Продолжите приведенный ниже текст о «Письмах» Пастернака, начав сразу после его последнего предложения.

# Страница:
* * *
Возвращаясь к «Письмам», уместно предположить, что группа киноактеров, хорошо вжившихся в свои роли, не слишком отличается от когорты реальных революционеров, воплотивших свой непревзойденный замысел в Кремле. Как замечает поэт, теперь эти представители богемы продолжают совершенствовать свое мастерство в Туле. Под маской сбитого с толку наблюдателя Пастернак обвиняет этих современных законодателей моды со всеми их идеологиями
и «измами»[172] в самом примитивном лицедействе. Заметим, однако, что поэт, герой рассказа, вымарывает эту мысль из своего письма; при всей своей потерянности он не лишен инстинкта самосохранения и старается не оставлять деталей, способных объяснить реальные причины своего возмущения: «Я не сказал, кто это. Худший вид богемы. (Тщательно зачеркнуто)» (IV: 28). Здесь мы видим, как сам Пастернак едва заметно иронизирует над этим смешением лицедейства и реальности; его молодой поэт замечает, что, даже если костюмы актеров спрятаны, это не убавляет отталкивающего хаоса и беспорядка, создаваемого в процессе их игры: «Теперь семнадцатый век рассован у них по чемоданам, все же остальное виснет над грязным столом» (Там же). И все же, когда мы читаем про смесь ужаса и негодования, которую ощущают главные герои при виде сцен насилия, события рассказа так и остаются непроясненными. Вот почему старый актер, роющийся «в своем репертуаре», не находит «там таких хроник» (III: 31).
При виде казни (реальной или же снятой на пленку) реакция Саввы Игнатьевича показана через призмы самых разных и как бы несфокусированных точек зрения: старик наблюдает событие, которому, по мнению человека, вышколенного службой в театре, явно недостает хорошего сценария. Удрученный, он уходит с места происшествия: «Старик […] пошел опечаленный прочь с лужайки, когда узнал, что это вообще не пьеса, а покудова вольная еще фантазия» (Там же). Однако свобода фантазии так очевидно направлена на инсценировку массовых убийств, что усталый актер воспринимает эти странные действия как очередное вольное прочтение какой-то исторической драмы, к счастью далекой от современной ему реальности, даже если используемые палачами секиры, не отражая света, напоминают, скорее всего, винтовки[173]: «Сначала, при виде бояр и воевод, колыхавшихся на том берегу, и черных людей, подводивших связанных и сшибавших с них шапки в крапиву, при виде поляков, цеплявшихся за ракитовые кусты по обрыву, и их секир, нечувствительных к солнцу и не издававших звона, старик стал рыться в собственном репертуаре» (IV: 31; курсив мой. – Е. Г.). Эта двойственная параллель между подражателями, оказывающимися историческими «исполнителями» и «богемой худшего вида», разумеется, представляет собой не просто осторожное политическое заявление или неудачный художественный прием. При всей осторожности эта манера письма – протест против насилия[174].
* * *
# Записи:
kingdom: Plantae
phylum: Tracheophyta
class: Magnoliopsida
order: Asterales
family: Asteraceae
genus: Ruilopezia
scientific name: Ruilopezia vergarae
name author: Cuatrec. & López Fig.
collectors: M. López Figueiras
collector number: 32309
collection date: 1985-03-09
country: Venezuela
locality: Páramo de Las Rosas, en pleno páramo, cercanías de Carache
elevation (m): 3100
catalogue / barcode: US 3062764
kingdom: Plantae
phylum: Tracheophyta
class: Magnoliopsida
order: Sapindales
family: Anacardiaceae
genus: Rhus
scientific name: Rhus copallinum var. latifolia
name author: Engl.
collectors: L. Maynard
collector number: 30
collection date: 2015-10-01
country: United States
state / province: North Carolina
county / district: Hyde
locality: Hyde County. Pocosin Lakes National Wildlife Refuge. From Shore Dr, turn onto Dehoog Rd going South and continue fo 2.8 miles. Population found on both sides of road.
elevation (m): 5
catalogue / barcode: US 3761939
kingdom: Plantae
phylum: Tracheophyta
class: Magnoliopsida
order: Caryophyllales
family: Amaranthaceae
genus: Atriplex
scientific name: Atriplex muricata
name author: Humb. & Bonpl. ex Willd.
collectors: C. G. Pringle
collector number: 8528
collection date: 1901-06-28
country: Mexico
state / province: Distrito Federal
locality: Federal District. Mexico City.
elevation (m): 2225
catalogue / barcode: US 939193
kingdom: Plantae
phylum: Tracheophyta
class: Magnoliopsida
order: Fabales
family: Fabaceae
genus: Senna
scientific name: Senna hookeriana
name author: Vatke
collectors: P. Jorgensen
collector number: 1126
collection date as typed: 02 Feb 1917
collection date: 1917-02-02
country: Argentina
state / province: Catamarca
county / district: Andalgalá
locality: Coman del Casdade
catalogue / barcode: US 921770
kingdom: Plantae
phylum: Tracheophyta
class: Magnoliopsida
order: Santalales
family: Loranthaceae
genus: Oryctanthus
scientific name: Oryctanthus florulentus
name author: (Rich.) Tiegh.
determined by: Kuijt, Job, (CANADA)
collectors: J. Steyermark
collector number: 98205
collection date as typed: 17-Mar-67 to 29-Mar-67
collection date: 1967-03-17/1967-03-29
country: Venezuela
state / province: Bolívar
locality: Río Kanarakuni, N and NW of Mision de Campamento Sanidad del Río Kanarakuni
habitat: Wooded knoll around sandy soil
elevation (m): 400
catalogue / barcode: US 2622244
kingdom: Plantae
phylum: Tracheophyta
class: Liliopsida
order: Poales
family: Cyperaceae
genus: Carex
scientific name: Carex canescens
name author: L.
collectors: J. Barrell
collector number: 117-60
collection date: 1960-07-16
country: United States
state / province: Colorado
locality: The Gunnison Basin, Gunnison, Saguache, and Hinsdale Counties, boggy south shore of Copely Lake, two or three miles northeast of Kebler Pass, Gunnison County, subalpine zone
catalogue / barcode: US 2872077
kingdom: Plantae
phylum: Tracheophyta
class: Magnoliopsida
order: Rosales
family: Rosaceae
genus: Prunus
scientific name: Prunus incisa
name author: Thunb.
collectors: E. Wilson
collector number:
* * *
# Ответ:
Критики Пастернака, несомненно, правы, отмечая, что в тяжбах молодого поэта и старого актера с кинематографом отразились нелегкие отношения Пастернака с его друзьями-футуристами, но вряд ли речь идет здесь о противопоставлениях метафор и метонимий, или романтизма и реализма[175]. Мы знаем, что при всей его любви к Маяковскому участие Пастернака в движении футуристов становилось для него все более проблематичным: миры политики и революционного футуристского искусства были, в его понимании, слишком тесно связаны[176]. И если в 1918 году он еще надеялся на разрешение возникающих конфликтов, эти надежды будут разбиты в самом ближайшем будущем[177]. Рассказ «Письма из Тулы» показывает, что жизненный опыт Пастернака уже включал в себя и наблюдение за процессом, в ходе которого этические и эстетические суждения близких ему людей строились на имитации тщательно выбранных ролей и поз.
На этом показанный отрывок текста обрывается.